I thought this meditation on reading as therapy was fascinating!

Bibliotherapy is a very broad term for the ancient practice of encouraging reading for therapeutic effect. The first use of the term is usually dated to a jaunty 1916 article in The Atlantic Monthly, “A Literary Clinic.” In it, the author describes stumbling upon a “bibliopathic institute” run by an acquaintance, Bagster, in the basement of his church, from where he dispenses reading recommendations with healing value. “Bibliotherapy is…a new science,” Bagster explains. “A book may be a stimulant or a sedative or an irritant or a soporific. The point is that it must do something to you, and you ought to know what it is. A book may be of the nature of a soothing syrup or it may be of the nature of a mustard plaster.” To a middle-aged client with “opinions partially ossified,” Bagster gives the following prescription: “You must read more novels. Not pleasant stories that make you forget yourself. They must be searching, drastic, stinging, relentless novels.” (George Bernard Shaw is at the top of the list.) Bagster is finally called away to deal with a patient who has “taken an overdose of war literature,” leaving the author to think about the books that “put new life into us and then set the life pulse strong but slow.”

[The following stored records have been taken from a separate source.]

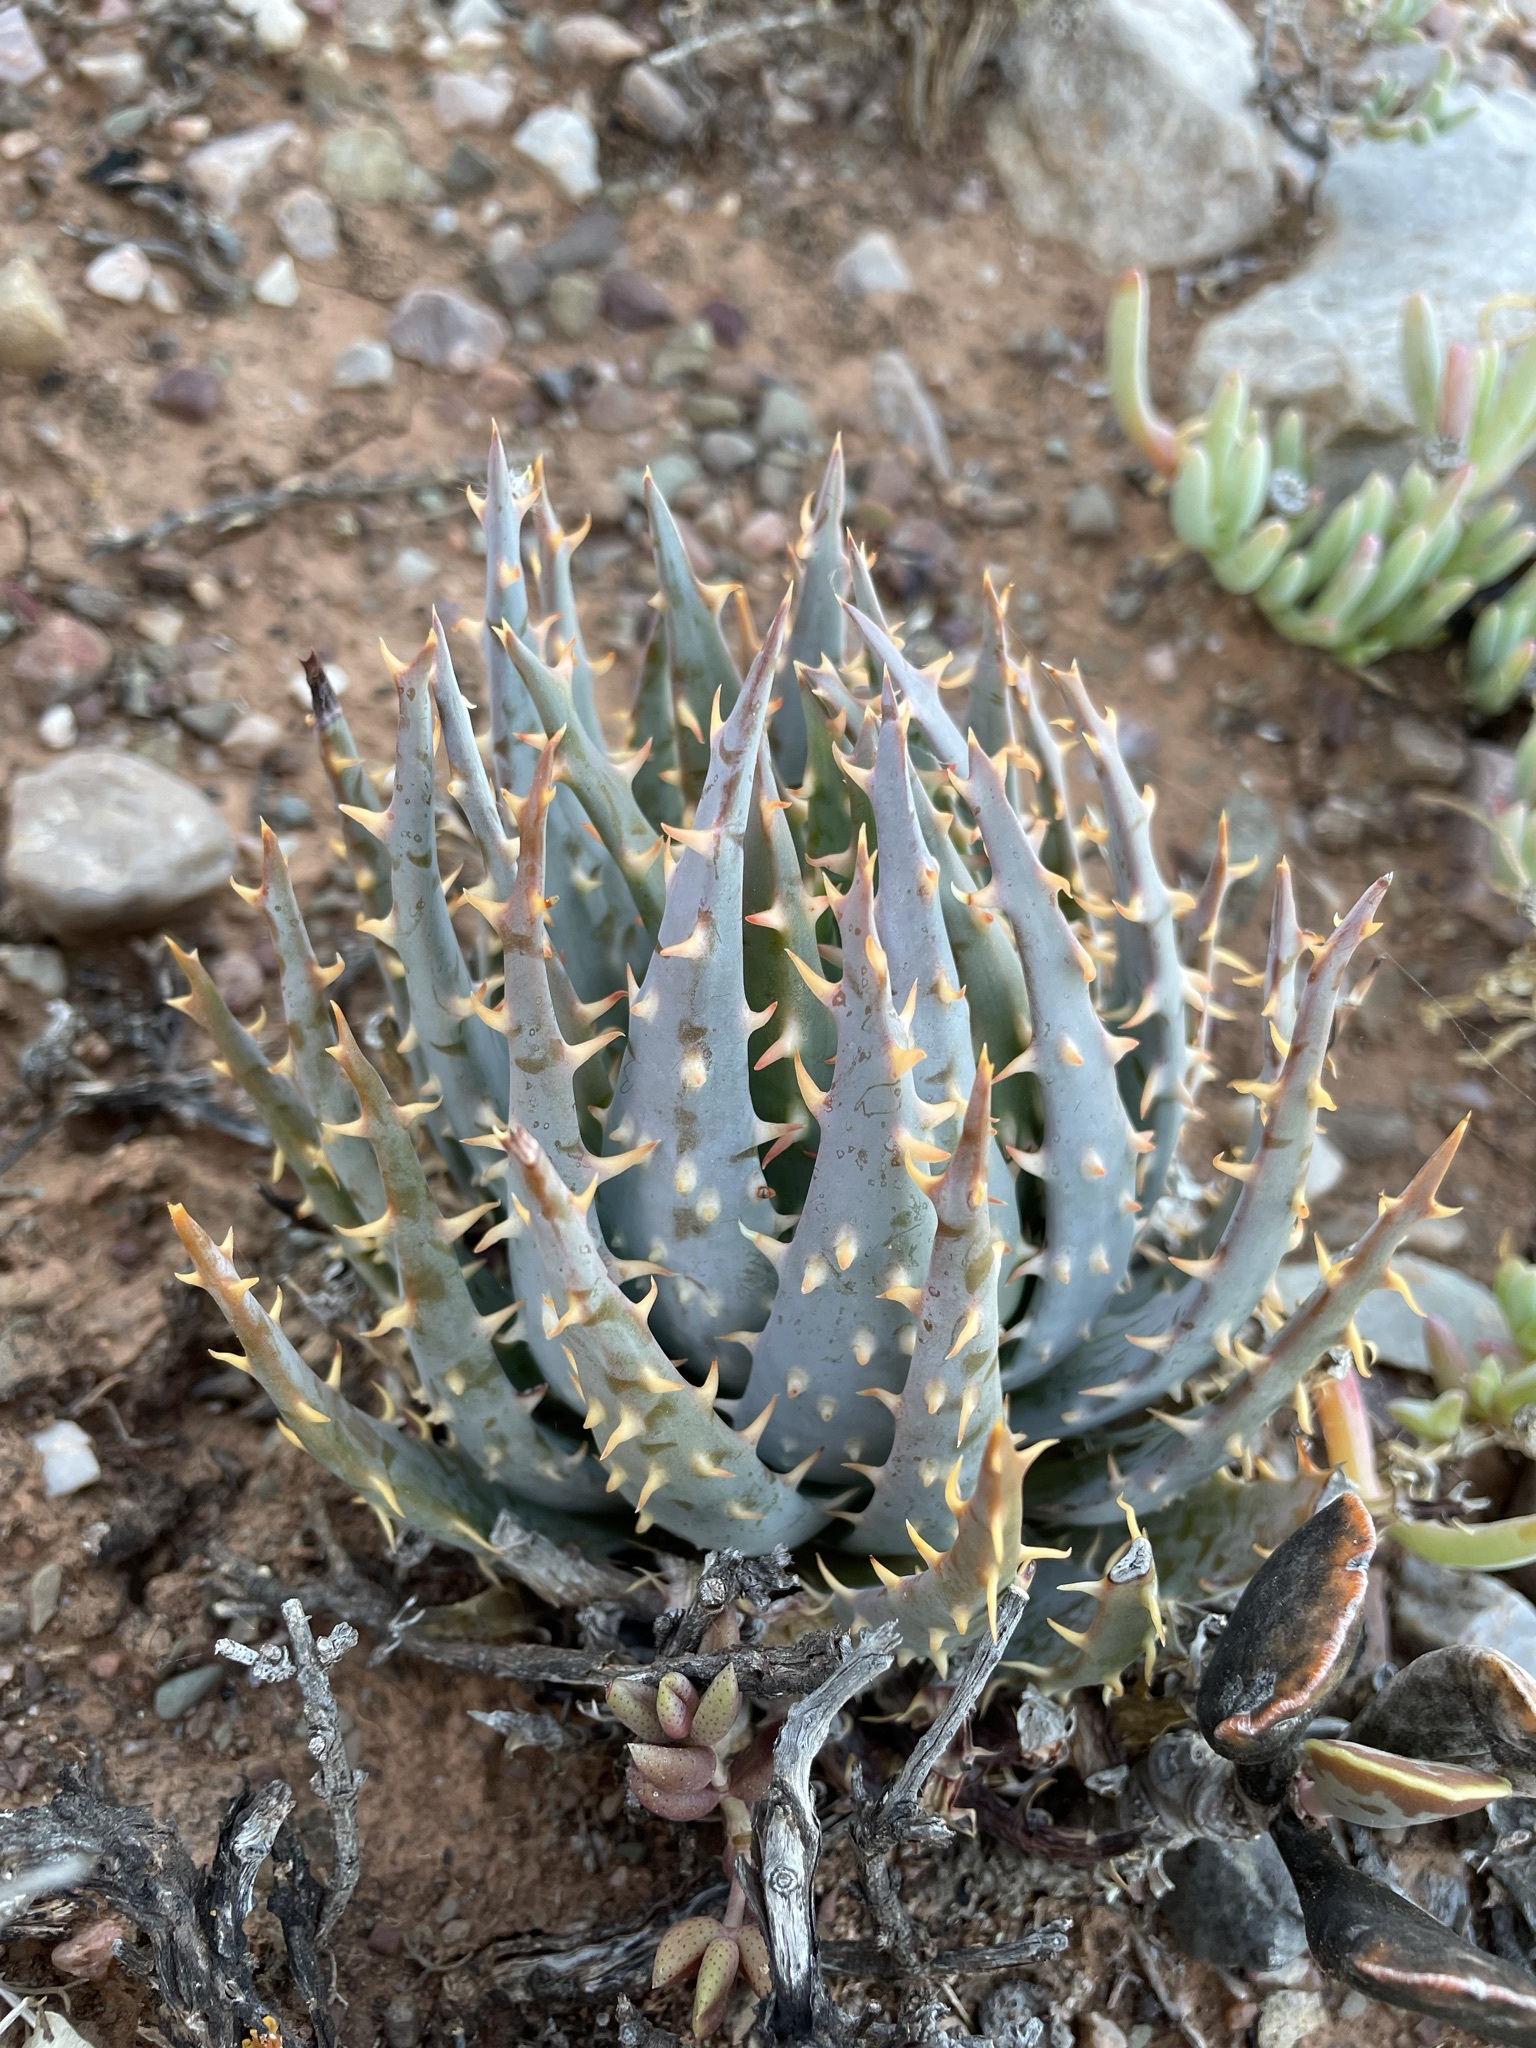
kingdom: Plantae
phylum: Tracheophyta
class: Liliopsida
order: Asparagales
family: Asphodelaceae
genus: Aloe
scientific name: Aloe longistyla
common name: Karoo aloe
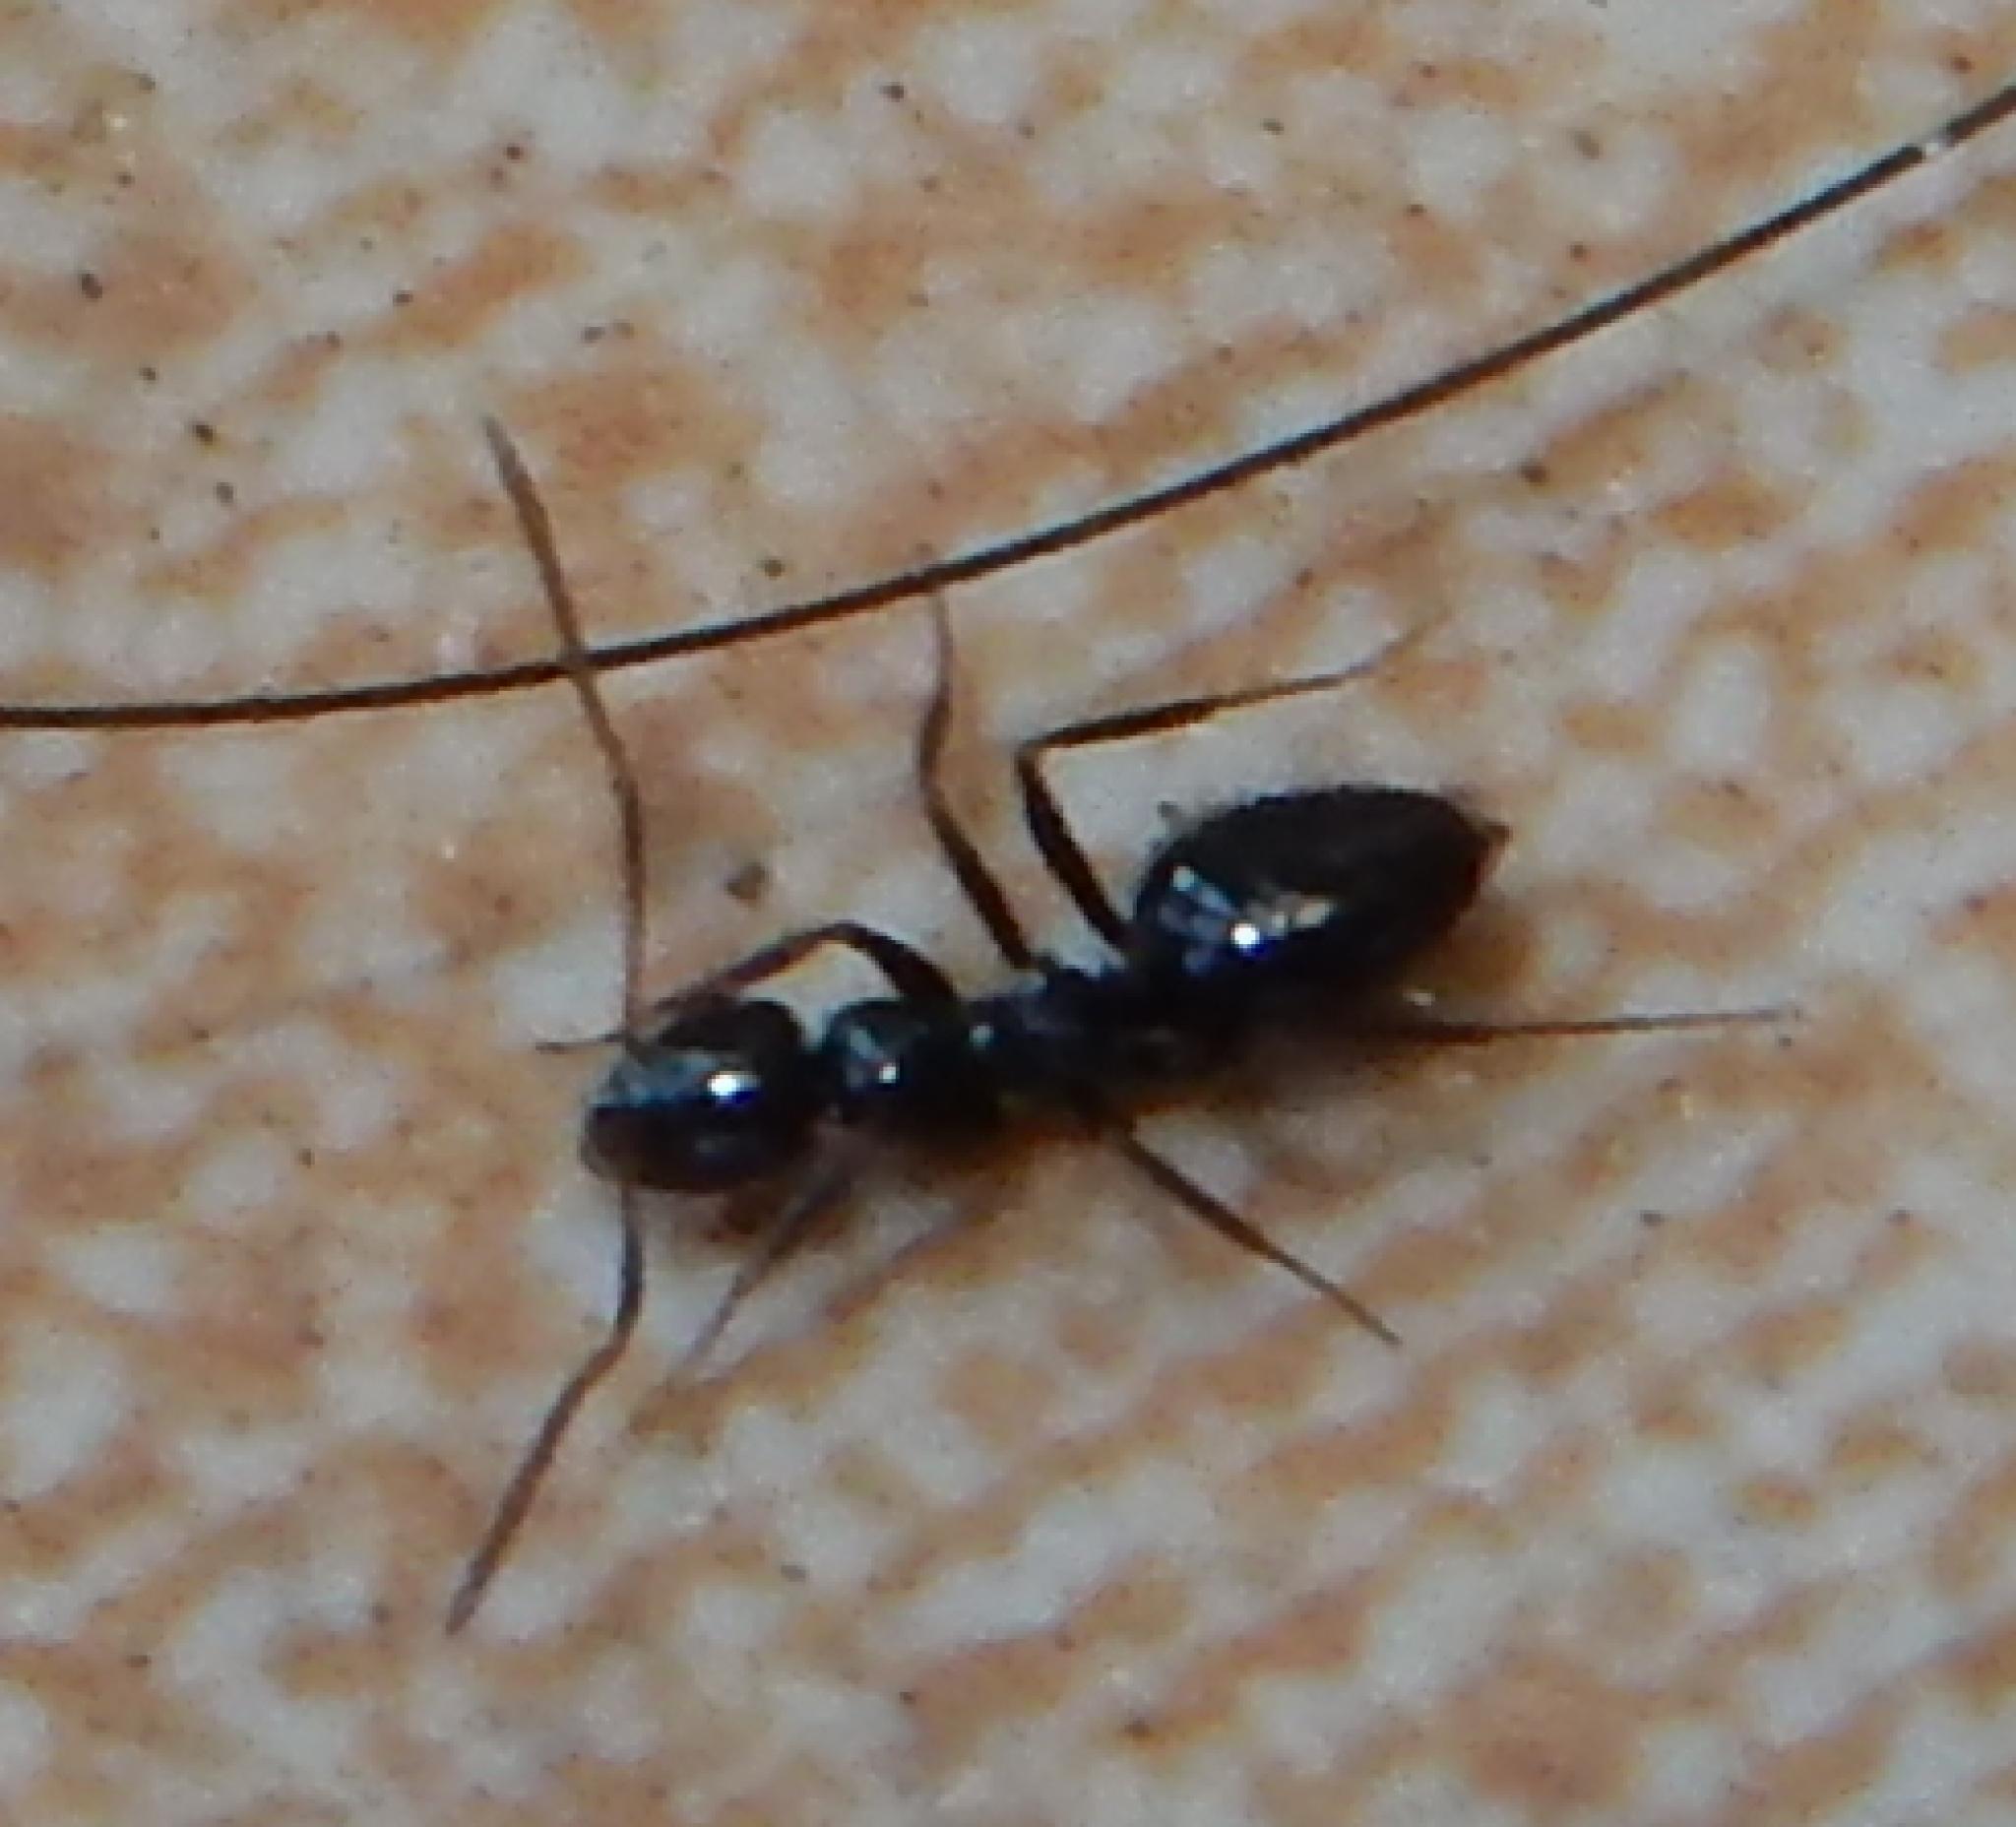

Did you read the thing about gay Mormon men who oppose same-sex marriage, and are married to women? The writer also talks to gay Mormon men who are married to women and DO support same-sex marriage:

He notes that Danny Caldwell and many of the others in the brief do not refer to themselves as “gay.” They prefer the term same-sex attraction, or SSA. “To them it’s an inclination, but it’s not their identity, it’s not who they are,” unlike their religious identity, he says.

Derek Kitchen, another gay former Mormon I spoke with in Salt Lake City, who is running for city council, says this approach can’t end well. “When your entire personal worth is your standing within the church and where you land in the afterlife…It’s hard to say it’s okay to be gay.” If your strategy is to get your family and friends to accept who you are without really supporting who you are, he adds, paraphrasing gay activist and author Dan Savage, “I would not say that it gets better.”